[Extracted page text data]
◇ ◇ ◇ ◇

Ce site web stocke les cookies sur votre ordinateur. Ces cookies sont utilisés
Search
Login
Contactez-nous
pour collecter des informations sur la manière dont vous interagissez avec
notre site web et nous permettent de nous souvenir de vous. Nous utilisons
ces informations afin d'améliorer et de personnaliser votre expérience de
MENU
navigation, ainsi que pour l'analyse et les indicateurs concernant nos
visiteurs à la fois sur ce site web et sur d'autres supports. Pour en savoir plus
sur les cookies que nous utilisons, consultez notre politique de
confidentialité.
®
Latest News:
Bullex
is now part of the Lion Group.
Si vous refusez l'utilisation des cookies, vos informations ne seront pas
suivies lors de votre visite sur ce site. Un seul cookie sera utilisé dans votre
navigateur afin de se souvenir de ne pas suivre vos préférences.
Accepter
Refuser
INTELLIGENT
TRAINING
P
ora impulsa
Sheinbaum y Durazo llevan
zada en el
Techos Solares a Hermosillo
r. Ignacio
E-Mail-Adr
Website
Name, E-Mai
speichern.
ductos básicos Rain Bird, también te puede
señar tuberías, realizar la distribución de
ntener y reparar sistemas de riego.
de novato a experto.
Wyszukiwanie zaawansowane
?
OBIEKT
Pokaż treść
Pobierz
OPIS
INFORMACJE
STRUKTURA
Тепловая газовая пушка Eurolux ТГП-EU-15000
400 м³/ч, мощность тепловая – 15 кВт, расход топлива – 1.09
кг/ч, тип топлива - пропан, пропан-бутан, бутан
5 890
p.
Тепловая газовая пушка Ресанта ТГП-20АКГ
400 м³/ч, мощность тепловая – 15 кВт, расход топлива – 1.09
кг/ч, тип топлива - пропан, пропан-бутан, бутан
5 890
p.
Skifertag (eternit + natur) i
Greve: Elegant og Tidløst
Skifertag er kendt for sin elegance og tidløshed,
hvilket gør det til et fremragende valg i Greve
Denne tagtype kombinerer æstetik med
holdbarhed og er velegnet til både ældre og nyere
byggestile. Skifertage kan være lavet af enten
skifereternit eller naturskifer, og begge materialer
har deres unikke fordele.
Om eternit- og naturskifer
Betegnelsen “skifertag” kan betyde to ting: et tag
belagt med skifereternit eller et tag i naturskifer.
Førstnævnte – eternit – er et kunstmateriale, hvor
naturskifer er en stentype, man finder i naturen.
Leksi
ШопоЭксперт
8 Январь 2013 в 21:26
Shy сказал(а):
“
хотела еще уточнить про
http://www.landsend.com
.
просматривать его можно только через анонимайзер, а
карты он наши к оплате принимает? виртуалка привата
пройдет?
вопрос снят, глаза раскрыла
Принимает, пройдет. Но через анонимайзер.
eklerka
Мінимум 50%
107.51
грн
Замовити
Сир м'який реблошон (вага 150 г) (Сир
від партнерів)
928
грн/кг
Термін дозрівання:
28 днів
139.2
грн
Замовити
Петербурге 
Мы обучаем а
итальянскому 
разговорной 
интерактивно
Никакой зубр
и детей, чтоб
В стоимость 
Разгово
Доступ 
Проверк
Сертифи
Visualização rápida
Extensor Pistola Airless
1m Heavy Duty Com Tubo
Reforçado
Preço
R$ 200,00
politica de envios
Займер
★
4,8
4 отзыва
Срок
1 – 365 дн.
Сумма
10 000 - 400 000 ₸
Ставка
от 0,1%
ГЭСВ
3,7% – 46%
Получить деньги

◇ ◇ ◇ ◇

WORK ORDER =
Can you set down every line of the extracted page text data above, word for word and in the same order?

FINISHED EXERCISE =
Ce site web stocke les cookies sur votre ordinateur. Ces cookies sont utilisés
Search
Login
Contactez-nous
pour collecter des informations sur la manière dont vous interagissez avec
notre site web et nous permettent de nous souvenir de vous. Nous utilisons
ces informations afin d'améliorer et de personnaliser votre expérience de
MENU
navigation, ainsi que pour l'analyse et les indicateurs concernant nos
visiteurs à la fois sur ce site web et sur d'autres supports. Pour en savoir plus
sur les cookies que nous utilisons, consultez notre politique de
confidentialité.
®
Latest News:
Bullex
is now part of the Lion Group.
Si vous refusez l'utilisation des cookies, vos informations ne seront pas
suivies lors de votre visite sur ce site. Un seul cookie sera utilisé dans votre
navigateur afin de se souvenir de ne pas suivre vos préférences.
Accepter
Refuser
INTELLIGENT
TRAINING
P
ora impulsa
Sheinbaum y Durazo llevan
zada en el
Techos Solares a Hermosillo
r. Ignacio
E-Mail-Adr
Website
Name, E-Mai
speichern.
ductos básicos Rain Bird, también te puede
señar tuberías, realizar la distribución de
ntener y reparar sistemas de riego.
de novato a experto.
Wyszukiwanie zaawansowane
?
OBIEKT
Pokaż treść
Pobierz
OPIS
INFORMACJE
STRUKTURA
Тепловая газовая пушка Eurolux ТГП-EU-15000
400 м³/ч, мощность тепловая – 15 кВт, расход топлива – 1.09
кг/ч, тип топлива - пропан, пропан-бутан, бутан
5 890
p.
Тепловая газовая пушка Ресанта ТГП-20АКГ
400 м³/ч, мощность тепловая – 15 кВт, расход топлива – 1.09
кг/ч, тип топлива - пропан, пропан-бутан, бутан
5 890
p.
Skifertag (eternit + natur) i
Greve: Elegant og Tidløst
Skifertag er kendt for sin elegance og tidløshed,
hvilket gør det til et fremragende valg i Greve
Denne tagtype kombinerer æstetik med
holdbarhed og er velegnet til både ældre og nyere
byggestile. Skifertage kan være lavet af enten
skifereternit eller naturskifer, og begge materialer
har deres unikke fordele.
Om eternit- og naturskifer
Betegnelsen “skifertag” kan betyde to ting: et tag
belagt med skifereternit eller et tag i naturskifer.
Førstnævnte – eternit – er et kunstmateriale, hvor
naturskifer er en stentype, man finder i naturen.
Leksi
ШопоЭксперт
8 Январь 2013 в 21:26
Shy сказал(а):
“
хотела еще уточнить про
http://www.landsend.com
.
просматривать его можно только через анонимайзер, а
карты он наши к оплате принимает? виртуалка привата
пройдет?
вопрос снят, глаза раскрыла
Принимает, пройдет. Но через анонимайзер.
eklerka
Мінимум 50%
107.51
грн
Замовити
Сир м'який реблошон (вага 150 г) (Сир
від партнерів)
928
грн/кг
Термін дозрівання:
28 днів
139.2
грн
Замовити
Петербурге 
Мы обучаем а
итальянскому 
разговорной 
интерактивно
Никакой зубр
и детей, чтоб
В стоимость 
Разгово
Доступ 
Проверк
Сертифи
Visualização rápida
Extensor Pistola Airless
1m Heavy Duty Com Tubo
Reforçado
Preço
R$ 200,00
politica de envios
Займер
★
4,8
4 отзыва
Срок
1 – 365 дн.
Сумма
10 000 - 400 000 ₸
Ставка
от 0,1%
ГЭСВ
3,7% – 46%
Получить деньги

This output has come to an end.